━━━━━ Study material ━━━━━

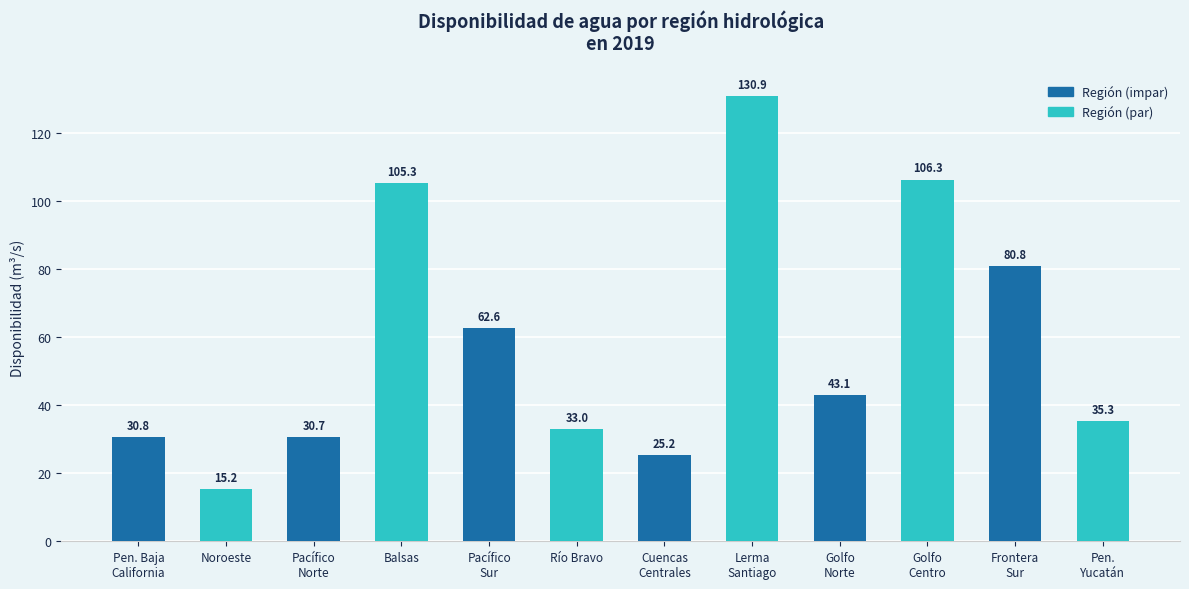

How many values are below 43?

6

━━━━━
━━━━━ Study material ━━━━━

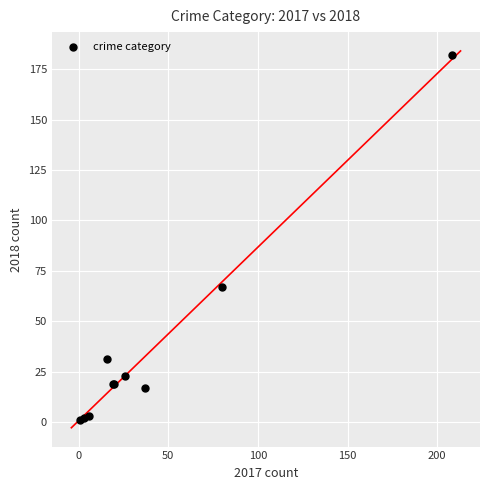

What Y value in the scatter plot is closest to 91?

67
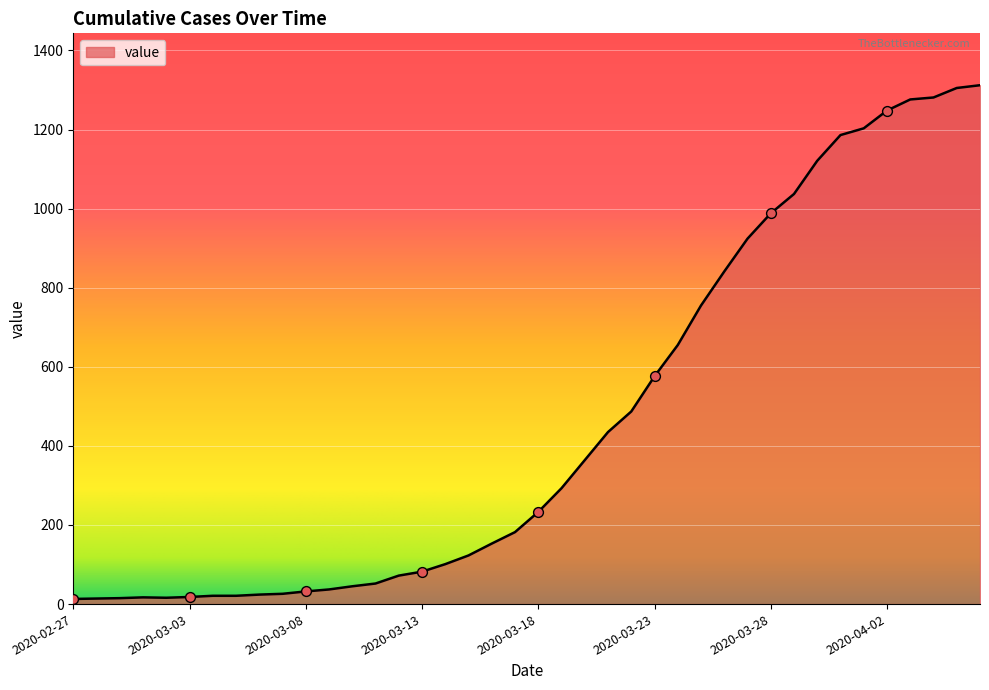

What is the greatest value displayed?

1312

━━━━━

> _Your task_:
Gather every line of the items above that contains the string "What", copying each one unchanged.

> _Response below_:
What Y value in the scatter plot is closest to 91?
What is the greatest value displayed?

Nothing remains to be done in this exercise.